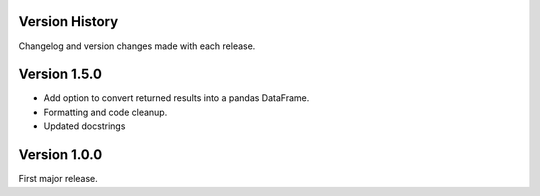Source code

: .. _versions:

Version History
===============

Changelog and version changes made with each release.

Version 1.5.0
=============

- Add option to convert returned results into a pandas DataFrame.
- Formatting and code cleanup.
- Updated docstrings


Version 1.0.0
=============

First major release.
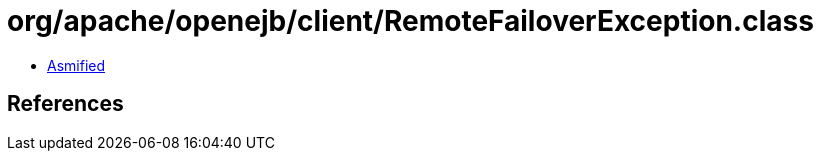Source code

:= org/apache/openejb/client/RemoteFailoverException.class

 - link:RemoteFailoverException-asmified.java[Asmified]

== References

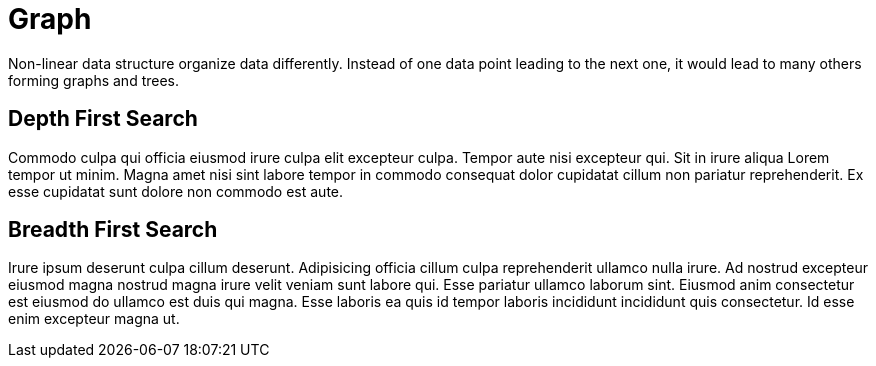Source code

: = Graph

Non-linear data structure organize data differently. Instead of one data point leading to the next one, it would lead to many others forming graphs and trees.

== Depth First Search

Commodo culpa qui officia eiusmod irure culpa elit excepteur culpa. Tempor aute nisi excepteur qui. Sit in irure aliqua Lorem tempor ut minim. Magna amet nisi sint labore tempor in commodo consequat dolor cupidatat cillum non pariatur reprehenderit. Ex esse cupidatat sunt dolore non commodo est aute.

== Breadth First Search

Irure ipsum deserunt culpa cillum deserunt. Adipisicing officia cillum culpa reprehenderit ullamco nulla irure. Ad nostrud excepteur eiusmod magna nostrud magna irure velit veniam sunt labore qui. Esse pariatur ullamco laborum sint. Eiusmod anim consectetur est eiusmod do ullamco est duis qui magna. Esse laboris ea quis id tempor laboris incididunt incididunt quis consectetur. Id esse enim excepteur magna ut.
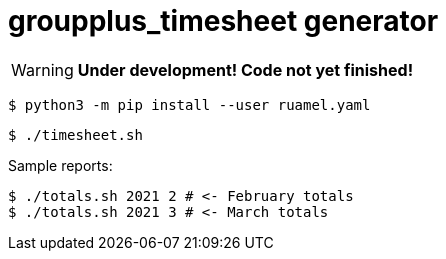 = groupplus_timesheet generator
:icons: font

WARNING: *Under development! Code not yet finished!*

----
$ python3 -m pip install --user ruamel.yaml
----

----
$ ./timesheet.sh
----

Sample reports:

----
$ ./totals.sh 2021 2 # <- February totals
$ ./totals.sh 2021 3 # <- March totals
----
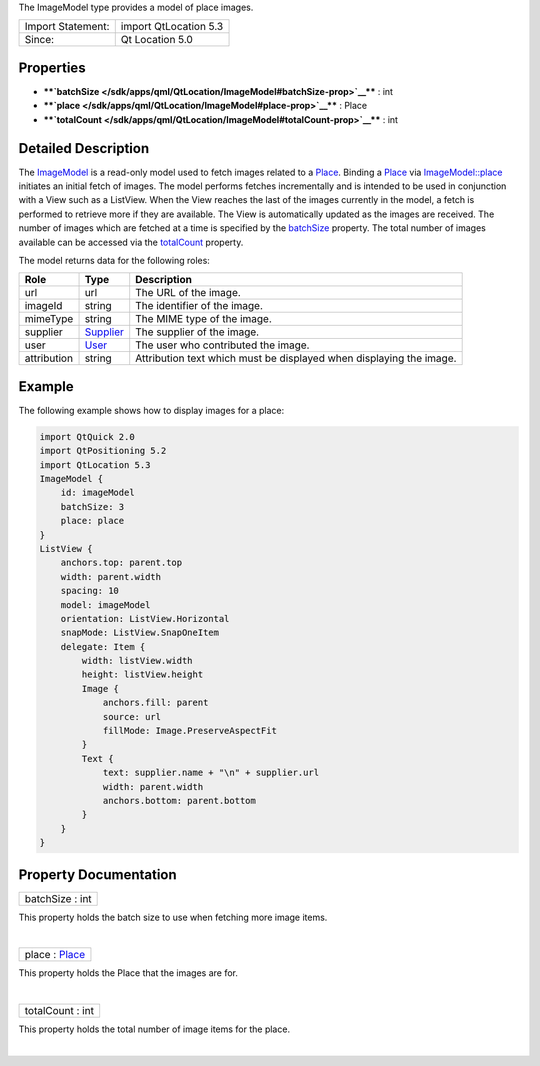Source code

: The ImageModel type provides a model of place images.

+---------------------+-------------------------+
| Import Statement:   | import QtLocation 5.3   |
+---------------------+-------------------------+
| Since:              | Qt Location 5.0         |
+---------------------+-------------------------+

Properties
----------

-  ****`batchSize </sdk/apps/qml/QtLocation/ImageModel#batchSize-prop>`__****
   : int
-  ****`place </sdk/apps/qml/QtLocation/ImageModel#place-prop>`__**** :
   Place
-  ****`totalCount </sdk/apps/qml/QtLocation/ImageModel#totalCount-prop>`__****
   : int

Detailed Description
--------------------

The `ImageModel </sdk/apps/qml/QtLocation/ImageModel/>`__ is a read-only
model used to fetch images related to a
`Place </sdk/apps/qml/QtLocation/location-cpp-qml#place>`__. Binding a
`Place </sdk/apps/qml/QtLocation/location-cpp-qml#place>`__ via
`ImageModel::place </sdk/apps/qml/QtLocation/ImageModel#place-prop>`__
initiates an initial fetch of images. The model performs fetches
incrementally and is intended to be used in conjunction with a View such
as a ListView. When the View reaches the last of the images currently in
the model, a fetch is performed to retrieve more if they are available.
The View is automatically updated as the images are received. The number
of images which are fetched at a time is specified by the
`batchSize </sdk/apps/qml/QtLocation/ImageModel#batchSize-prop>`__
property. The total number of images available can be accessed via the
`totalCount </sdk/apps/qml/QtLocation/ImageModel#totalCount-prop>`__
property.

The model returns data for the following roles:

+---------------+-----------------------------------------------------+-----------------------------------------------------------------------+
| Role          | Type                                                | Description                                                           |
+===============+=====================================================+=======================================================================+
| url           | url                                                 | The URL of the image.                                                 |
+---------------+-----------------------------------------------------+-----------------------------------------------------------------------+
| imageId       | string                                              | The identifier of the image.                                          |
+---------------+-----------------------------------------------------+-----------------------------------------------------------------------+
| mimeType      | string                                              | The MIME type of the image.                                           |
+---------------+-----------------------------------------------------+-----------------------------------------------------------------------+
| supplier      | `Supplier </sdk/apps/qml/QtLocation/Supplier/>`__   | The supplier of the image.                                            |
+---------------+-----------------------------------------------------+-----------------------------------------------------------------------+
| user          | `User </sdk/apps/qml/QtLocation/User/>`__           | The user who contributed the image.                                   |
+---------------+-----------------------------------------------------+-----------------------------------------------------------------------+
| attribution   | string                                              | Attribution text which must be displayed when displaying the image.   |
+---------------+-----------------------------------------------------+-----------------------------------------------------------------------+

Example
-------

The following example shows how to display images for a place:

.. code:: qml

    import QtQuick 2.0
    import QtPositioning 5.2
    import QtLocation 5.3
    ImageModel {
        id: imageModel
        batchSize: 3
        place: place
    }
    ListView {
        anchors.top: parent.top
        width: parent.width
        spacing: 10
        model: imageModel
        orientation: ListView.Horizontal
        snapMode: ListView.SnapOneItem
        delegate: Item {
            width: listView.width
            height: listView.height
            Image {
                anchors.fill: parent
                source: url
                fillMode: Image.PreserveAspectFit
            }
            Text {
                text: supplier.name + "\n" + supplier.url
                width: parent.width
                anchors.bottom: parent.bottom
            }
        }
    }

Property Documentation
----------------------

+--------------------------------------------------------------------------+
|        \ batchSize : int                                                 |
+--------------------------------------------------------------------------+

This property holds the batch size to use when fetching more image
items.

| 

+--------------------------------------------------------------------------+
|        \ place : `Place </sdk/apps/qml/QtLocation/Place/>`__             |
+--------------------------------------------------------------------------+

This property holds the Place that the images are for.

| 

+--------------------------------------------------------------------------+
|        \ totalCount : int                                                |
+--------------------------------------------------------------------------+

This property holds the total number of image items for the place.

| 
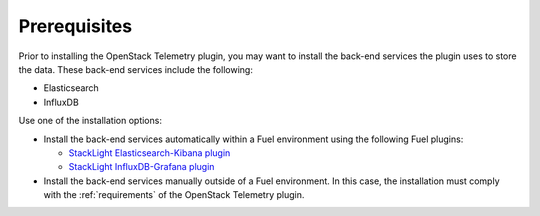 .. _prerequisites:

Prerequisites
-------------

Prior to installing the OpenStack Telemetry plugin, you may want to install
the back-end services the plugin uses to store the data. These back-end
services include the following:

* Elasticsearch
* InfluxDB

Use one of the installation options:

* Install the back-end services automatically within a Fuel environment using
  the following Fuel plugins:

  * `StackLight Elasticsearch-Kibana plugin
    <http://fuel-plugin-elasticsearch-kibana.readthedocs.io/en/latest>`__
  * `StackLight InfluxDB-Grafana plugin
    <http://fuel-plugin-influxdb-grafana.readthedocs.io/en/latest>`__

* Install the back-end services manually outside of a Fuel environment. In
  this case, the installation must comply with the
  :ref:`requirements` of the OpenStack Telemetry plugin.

● REQUEST
From the entries above, print the lines beginning at the one with "property. The total" and stopping after the one with "The model returns", exactly as written and with nothing else.

● WRITTEN ANSWER
property. The total number of images available can be accessed via the
`totalCount </sdk/apps/qml/QtLocation/ImageModel#totalCount-prop>`__
property.

The model returns data for the following roles:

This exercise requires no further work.